I've learned that there is an awful lot of parenting that goes on in this world because 'what will people' think.  We talk about the insidiousness of mass marketing telling our children what to look like and how to dress without thinking twice about making them do something because we want them to do it, or because their grandparents won't like it, or because 'slippers are not okay for the supermarket'.

Why shouldn't they have bad days? Why shouldn't they talk back when they don't understand why you're asking them to do something?  I'm not talking safety and manners here.  The girls have boundaries and we are uncompromising on treating people with the same respect as you expect from them.  But I've spent a lot of time thinking about what I ask them to do and why - and if you told me four years ago I'd be that parent, I'd have thought you mistook me for some kind of idiot.

I've learnt that it's okay to spoil my children.  Because I can spoil them without them feeling entitled.  I've learnt that embracing their defiance as an example of them trusting me to love them anyway, is a great way to work out what they don't yet understand.  I've learnt that yelling at them because they are pressing every single one of my buttons is okay, if I'm mature enough to apologise for being a grumpy arse, so that they know how to do it too.

I've learnt that if I do things at their pace and not mine I get to have conversations with them I would never have had otherwise.  I have learnt that if we change the way we do something because the other way doesn't work they'll roll with it. I've learnt that they prefer standing in front of the neighbour's trees for photos rather than ours.

I've learnt that I don't believe in smacking children because I recognise that in doing so I'm demonstrating that I've lost control, not them, and that I'm teaching them that violence is an acceptable way of making them do something.  I've learnt that reading aloud to children is just as boring as reading aloud to adults and that I have a capacity for craft that has lain dormant for a good many years.

I've learnt that the sound of my two girls laughing and not sharing the joke with their parents fills me with confidence about their future relationship. I've learnt that I don't care if they tip oats all over the kitchen floor because they want the independence to make their own breakfast.  I'd rather they make mess, wear their good dresses to jump on the trampoline and wear wellington boots to bed if it makes them happy.  Because these things don't matter.  They don't matter at all.


What matters to me is that they know how to treat people kindly.  It matters to me they have the confidence to go boldly out into the world and find things to do.  It matters to me that they hug freely.  It matters to me that they know who to trust.  It matters to me that they value their friends.  It matters to me that they know how to apologise when they have erred and it matters to me that they can rage against what they don't like and ask questions when they seek to understand.

It matters to me that they love words and they love ideas and they have an imagination which will keep them company throughout their whole lives.  It matters to me that they exist in the world they live in, that they embrace technology, environments, education, opportunities, sunscreen and ideologies which are reflective of their future, not the past which so many view with rose tinted spectacles and obvious memory loss.

It matters to me that they know that they are loved by both of their parents with a fierceness we didn't know was possible, but that they owe us nothing.  Nothing.  For we chose them, not the other way round and it is up to us to be the kind of people they choose to be with once they know they have options.

Don't anybody tell them too soon.
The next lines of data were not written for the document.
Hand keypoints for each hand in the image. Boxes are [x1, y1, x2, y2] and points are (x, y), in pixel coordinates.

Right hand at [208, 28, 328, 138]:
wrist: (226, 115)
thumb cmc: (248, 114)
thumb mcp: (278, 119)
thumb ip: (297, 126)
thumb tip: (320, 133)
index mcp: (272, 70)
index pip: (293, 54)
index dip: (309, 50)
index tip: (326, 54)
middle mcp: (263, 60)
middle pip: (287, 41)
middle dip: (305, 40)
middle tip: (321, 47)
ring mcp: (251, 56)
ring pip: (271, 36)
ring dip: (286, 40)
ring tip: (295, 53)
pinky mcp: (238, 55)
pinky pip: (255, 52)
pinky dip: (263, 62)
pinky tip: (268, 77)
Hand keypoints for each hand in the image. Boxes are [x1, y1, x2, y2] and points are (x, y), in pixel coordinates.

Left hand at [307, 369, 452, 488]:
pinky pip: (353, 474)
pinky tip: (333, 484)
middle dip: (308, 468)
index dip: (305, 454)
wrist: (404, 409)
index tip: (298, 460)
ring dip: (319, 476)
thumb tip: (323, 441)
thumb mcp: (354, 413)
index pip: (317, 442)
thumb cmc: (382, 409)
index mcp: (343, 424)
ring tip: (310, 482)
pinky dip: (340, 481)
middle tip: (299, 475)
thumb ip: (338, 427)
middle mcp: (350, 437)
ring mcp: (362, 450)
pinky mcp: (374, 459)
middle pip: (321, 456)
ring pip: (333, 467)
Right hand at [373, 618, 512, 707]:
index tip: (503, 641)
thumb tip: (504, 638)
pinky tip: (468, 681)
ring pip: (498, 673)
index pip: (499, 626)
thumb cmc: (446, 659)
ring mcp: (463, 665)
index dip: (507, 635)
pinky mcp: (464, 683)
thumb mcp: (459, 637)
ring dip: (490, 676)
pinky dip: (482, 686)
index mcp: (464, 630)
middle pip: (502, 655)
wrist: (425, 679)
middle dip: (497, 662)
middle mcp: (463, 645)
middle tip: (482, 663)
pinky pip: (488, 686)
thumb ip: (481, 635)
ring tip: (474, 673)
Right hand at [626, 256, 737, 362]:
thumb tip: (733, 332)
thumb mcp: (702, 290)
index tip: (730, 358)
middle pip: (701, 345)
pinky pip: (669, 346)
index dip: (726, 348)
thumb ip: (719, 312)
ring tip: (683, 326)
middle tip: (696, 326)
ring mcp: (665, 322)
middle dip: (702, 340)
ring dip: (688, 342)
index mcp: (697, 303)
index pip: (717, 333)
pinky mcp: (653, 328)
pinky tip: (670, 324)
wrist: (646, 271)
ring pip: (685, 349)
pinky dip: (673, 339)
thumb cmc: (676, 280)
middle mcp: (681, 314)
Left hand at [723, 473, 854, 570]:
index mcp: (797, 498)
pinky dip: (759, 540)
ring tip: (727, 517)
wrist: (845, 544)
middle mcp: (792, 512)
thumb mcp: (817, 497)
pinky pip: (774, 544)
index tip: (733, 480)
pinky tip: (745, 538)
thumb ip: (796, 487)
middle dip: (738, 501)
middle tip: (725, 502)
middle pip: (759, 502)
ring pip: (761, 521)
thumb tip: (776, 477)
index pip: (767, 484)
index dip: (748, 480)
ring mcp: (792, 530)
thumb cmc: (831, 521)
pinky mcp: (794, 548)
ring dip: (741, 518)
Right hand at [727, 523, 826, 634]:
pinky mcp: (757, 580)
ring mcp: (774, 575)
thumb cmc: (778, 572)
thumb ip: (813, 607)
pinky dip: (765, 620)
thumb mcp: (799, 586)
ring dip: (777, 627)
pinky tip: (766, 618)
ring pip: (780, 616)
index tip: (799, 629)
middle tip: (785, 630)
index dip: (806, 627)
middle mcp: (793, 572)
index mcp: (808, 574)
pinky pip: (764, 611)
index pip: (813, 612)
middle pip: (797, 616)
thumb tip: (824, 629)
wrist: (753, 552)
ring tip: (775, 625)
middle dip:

Please.


I've learnt that some people like putting tomato sauce in their porridge and that blowing bubbles in your milk is hilarious.  I've learnt that four years passes so quickly I still haven't finished some of the things on my to-do list from my first maternity leave.

I've learnt that if you mess with my children I am capable of vengeance in the style of Jules and Vincent and that people who can't yet say their own name without a lisp can name every single type of dinosaur known to man.  Correctly.

All that in just four years. Who knew?